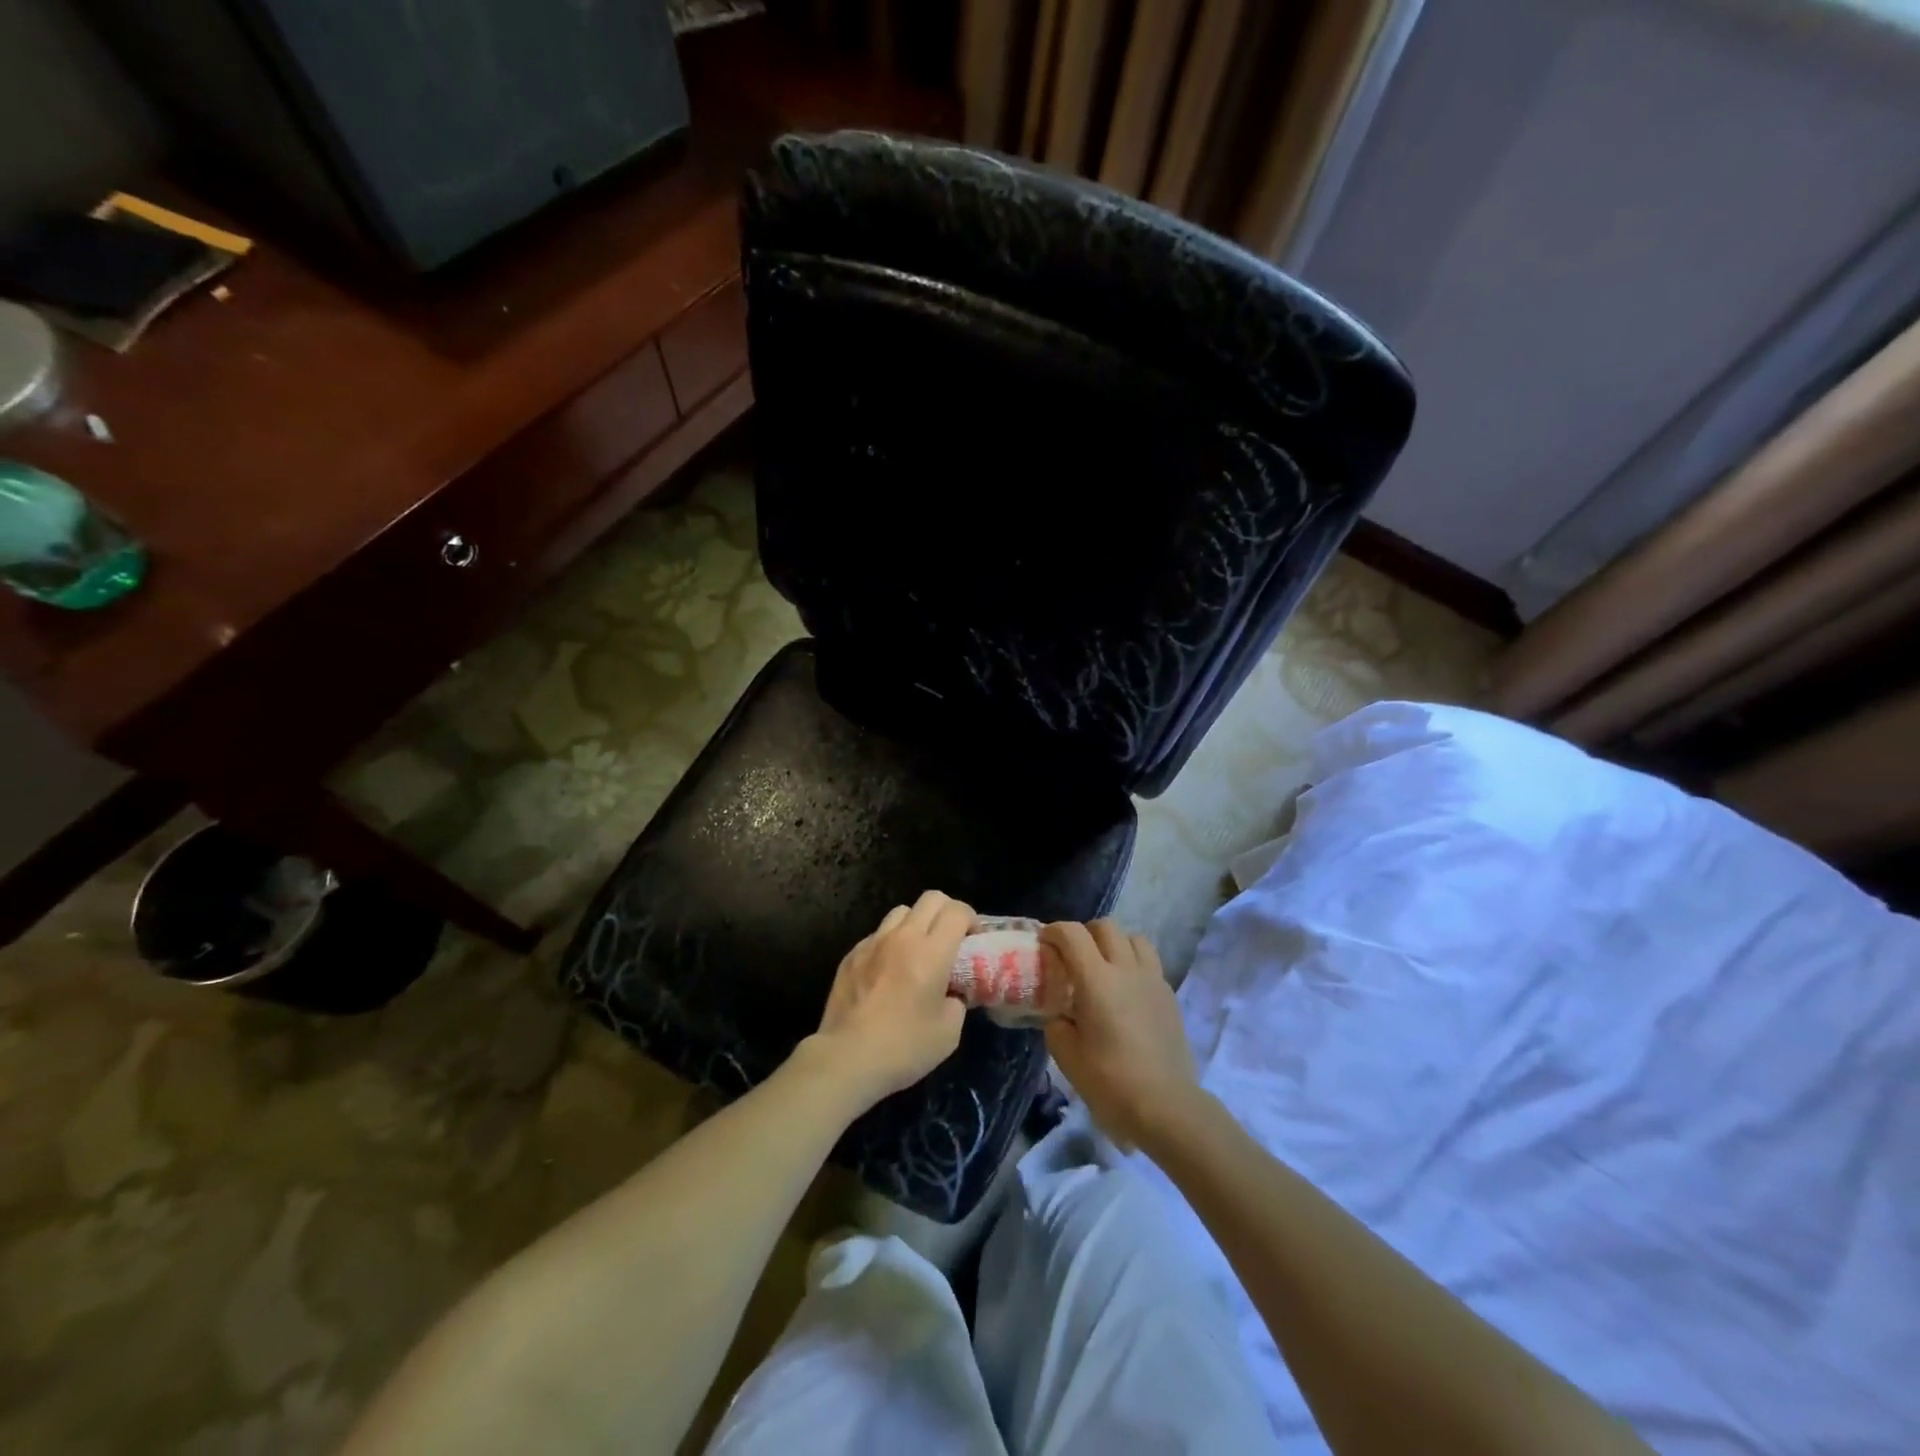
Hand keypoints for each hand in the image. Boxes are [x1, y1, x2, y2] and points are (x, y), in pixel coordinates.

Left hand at [802, 891, 971, 1111]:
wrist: (846, 1059)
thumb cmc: (904, 1047)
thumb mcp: (949, 1032)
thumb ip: (957, 1001)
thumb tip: (953, 992)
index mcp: (931, 952)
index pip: (957, 911)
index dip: (971, 919)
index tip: (973, 941)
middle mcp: (902, 937)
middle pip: (931, 899)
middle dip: (947, 912)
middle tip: (951, 940)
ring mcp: (872, 943)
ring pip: (901, 911)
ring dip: (916, 924)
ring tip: (918, 951)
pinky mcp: (851, 955)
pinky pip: (877, 935)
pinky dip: (890, 943)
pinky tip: (888, 971)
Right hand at [1043, 920, 1201, 1153]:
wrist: (1166, 1106)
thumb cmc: (1110, 1081)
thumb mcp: (1067, 1056)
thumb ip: (1057, 1025)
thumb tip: (1060, 1015)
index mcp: (1097, 980)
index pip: (1072, 934)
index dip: (1054, 931)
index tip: (1044, 942)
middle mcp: (1126, 969)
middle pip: (1105, 927)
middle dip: (1085, 933)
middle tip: (1073, 955)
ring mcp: (1153, 980)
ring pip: (1134, 938)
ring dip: (1115, 943)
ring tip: (1104, 966)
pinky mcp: (1169, 995)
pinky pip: (1150, 963)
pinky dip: (1134, 964)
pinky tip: (1126, 992)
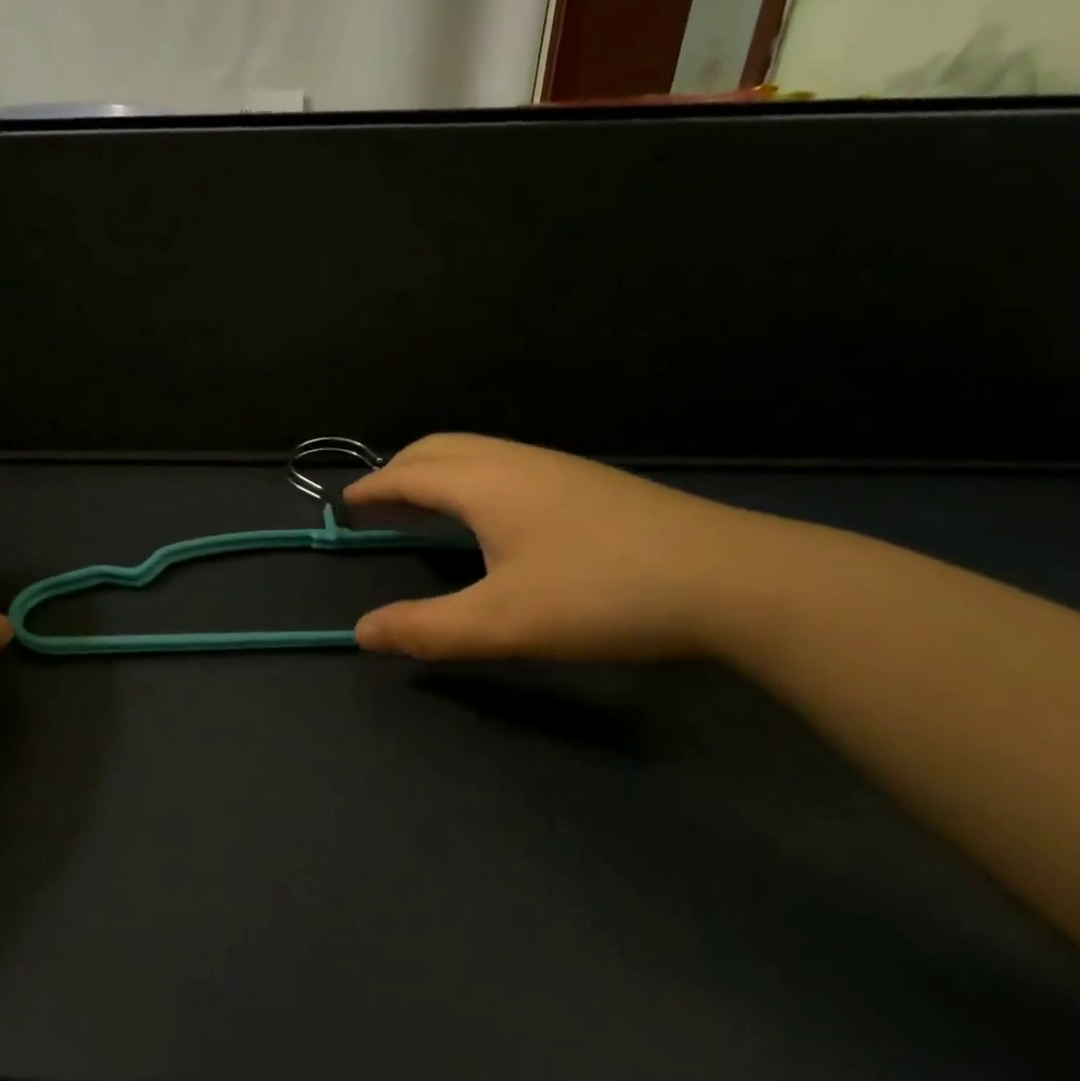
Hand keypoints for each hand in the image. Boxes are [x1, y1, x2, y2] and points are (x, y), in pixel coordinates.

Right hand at [346, 433, 749, 660]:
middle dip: (400, 467)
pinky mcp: (589, 482)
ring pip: (478, 451)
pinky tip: (494, 511)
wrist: (731, 578)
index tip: (348, 502)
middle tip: (380, 498)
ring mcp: (558, 467)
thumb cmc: (602, 595)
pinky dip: (473, 475)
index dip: (374, 488)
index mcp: (485, 483)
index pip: (410, 474)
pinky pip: (507, 462)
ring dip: (439, 468)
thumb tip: (361, 632)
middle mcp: (515, 461)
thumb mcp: (504, 622)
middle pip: (441, 447)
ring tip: (426, 501)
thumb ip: (427, 628)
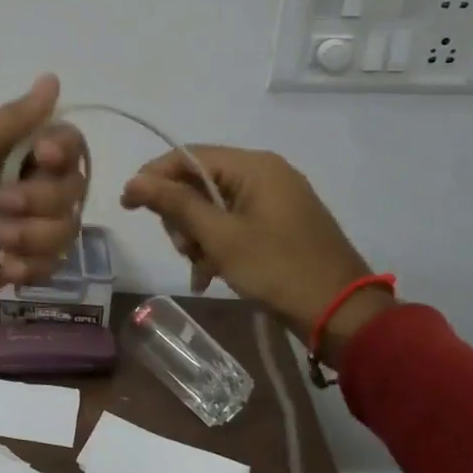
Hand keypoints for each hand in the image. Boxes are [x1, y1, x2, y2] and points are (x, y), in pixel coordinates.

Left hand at [0, 75, 89, 334]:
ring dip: (36, 235)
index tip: (44, 157)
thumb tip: (52, 78)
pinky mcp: (6, 270)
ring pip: (63, 228)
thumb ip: (13, 120)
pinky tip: (3, 269)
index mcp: (0, 153)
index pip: (61, 143)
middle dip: (43, 199)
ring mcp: (12, 231)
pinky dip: (31, 265)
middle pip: (69, 187)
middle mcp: (13, 187)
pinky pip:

- TASK TO CARRY OUT
If the records contain pictures, skip them, and transcribe exactly every line from the one with "index mcp: (485, 483)" through the last line.

- ANSWER FOR THIS EXERCISE
index mcp: (485, 483)
index pip: (410, 474)
pinky pip: (507, 462)
ring dip: (439, 468)
thumb tip: (361, 632)
middle mcp: (515, 461)
thumb mcp: (504, 622)
middle pip: (441, 447)
ring tip: (426, 501)
thumb ip: (427, 628)
Hand keypoints for each hand in the image. Boxes are [x1, y1, x2, y2] and points are (x, y), in pixel coordinates.

Left hand at [0, 75, 89, 334]:
ring dip: (36, 235)
index tip: (44, 157)
thumb tip: (52, 78)
pinky mcp: (6, 270)
ring pip: (63, 228)
thumb ip: (13, 120)
pinky tip: (3, 269)
index mcp: (0, 153)
index pip: (61, 143)
middle dip: (43, 199)
ring mcp: (12, 231)
pinky dip: (31, 265)
middle pip: (69, 187)
middle mcp: (13, 187)
pinky pip:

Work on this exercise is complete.